P.S.: Une énumération introduite par _par exemple_, ne devrait pas être conclue par _etc._


----------



## marielune

Bonjour,

Dans un but de concision, j'aurais espérer supprimer les déterminants des termes de l'énumération. Est-ce que je peux le faire?

Voici la phrase avec ses déterminants
Conformément à cette idée, son travail peut prendre la forme d'une performance, d'un environnement, d'une installation, d'un objet (peinture), etc., ou d'un geste qui essaie d'exprimer un mot, mais qui n'arrive qu'à produire un son.

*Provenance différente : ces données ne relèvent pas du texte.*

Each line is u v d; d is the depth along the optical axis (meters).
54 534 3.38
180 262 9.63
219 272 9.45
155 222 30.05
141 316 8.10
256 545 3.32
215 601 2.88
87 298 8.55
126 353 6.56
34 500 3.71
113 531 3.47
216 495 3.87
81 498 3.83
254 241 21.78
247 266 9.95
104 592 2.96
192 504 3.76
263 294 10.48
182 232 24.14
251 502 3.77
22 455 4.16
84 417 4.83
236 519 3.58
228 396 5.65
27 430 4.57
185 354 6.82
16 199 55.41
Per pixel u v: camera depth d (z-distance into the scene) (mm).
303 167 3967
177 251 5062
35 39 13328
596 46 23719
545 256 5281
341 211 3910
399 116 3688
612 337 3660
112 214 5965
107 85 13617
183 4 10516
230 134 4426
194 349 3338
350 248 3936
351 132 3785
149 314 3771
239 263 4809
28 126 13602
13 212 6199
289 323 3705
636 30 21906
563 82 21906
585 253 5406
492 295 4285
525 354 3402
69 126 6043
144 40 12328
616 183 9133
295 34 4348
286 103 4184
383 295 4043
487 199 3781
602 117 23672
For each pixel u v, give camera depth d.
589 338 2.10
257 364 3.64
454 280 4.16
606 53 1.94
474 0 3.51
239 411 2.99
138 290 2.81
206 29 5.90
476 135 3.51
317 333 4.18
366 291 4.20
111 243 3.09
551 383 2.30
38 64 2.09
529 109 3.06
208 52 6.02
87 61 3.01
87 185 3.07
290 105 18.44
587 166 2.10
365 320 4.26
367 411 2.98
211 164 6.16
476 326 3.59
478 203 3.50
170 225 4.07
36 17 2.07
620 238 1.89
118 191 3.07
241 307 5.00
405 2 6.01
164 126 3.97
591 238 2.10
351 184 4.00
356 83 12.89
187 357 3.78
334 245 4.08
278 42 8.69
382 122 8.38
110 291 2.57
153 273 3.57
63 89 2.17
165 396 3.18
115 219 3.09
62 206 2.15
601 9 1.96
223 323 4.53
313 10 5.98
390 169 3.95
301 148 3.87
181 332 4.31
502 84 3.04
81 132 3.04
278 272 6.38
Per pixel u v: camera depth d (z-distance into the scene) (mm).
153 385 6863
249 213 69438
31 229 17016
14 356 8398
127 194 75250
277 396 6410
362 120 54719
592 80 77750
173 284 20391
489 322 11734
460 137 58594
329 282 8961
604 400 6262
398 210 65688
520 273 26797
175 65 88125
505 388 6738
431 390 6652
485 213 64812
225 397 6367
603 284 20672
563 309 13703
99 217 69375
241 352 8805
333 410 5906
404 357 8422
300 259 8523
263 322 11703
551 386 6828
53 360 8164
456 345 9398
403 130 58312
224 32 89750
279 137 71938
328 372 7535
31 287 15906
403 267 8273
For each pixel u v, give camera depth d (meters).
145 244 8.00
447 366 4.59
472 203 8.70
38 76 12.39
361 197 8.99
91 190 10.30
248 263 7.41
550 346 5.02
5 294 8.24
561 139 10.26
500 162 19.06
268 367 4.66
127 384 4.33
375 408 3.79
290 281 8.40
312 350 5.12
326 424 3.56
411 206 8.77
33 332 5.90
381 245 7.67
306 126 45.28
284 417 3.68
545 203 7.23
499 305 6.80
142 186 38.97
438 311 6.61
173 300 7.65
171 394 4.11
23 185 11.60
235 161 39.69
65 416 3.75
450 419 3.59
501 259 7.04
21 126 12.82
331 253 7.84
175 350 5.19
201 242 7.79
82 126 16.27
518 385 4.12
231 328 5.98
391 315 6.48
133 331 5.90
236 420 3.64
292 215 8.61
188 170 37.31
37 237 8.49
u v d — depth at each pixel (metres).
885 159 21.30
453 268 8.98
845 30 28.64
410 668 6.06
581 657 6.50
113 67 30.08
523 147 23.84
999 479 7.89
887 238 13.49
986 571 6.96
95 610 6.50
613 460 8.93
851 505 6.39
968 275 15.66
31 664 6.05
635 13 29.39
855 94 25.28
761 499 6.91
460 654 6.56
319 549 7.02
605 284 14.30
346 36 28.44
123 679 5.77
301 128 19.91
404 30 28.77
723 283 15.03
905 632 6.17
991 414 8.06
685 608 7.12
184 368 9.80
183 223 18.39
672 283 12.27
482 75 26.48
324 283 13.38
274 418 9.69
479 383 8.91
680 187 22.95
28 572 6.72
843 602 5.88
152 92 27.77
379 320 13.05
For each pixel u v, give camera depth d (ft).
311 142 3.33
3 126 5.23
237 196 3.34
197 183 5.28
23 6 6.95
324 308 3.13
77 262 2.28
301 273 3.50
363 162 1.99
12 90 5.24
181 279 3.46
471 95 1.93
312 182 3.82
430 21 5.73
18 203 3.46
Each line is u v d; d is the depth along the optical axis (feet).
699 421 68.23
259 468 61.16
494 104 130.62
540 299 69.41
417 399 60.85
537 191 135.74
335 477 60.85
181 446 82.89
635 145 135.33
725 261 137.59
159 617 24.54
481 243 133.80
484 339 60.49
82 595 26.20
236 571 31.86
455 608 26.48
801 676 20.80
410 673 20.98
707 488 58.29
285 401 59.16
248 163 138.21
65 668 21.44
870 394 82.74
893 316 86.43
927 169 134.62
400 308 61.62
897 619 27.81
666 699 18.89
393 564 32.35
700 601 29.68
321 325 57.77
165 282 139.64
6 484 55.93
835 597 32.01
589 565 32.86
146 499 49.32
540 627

Voici la phrase sans ses déterminants
Conformément à cette idée, son travail peut prendre la forme d'une performance, environnement, installation, objet (peinture), etc., ou d'un geste qui essaie d'exprimer un mot, mais qui n'arrive qu'à produire un son.

Puis-je laisser tomber le d' éventuellement?

Merci...

ML


----------



## Lacuzon

Bonjour,

Personnellement, je les laisserais ou reformulerais la phrase : _peut prendre différentes formes : performance, environnement, installation, objet..._


----------



## racapulin

Bonsoir à tout le monde.

J´ai un doute sur l´énumeration et les partitifs. Est-ce qu´il faut supprimer l´article partitif dans une énumeration? Par exemple:

Ce pantalon, on l´a dans plusieurs couleurs: rouge, vert, rose, blanc...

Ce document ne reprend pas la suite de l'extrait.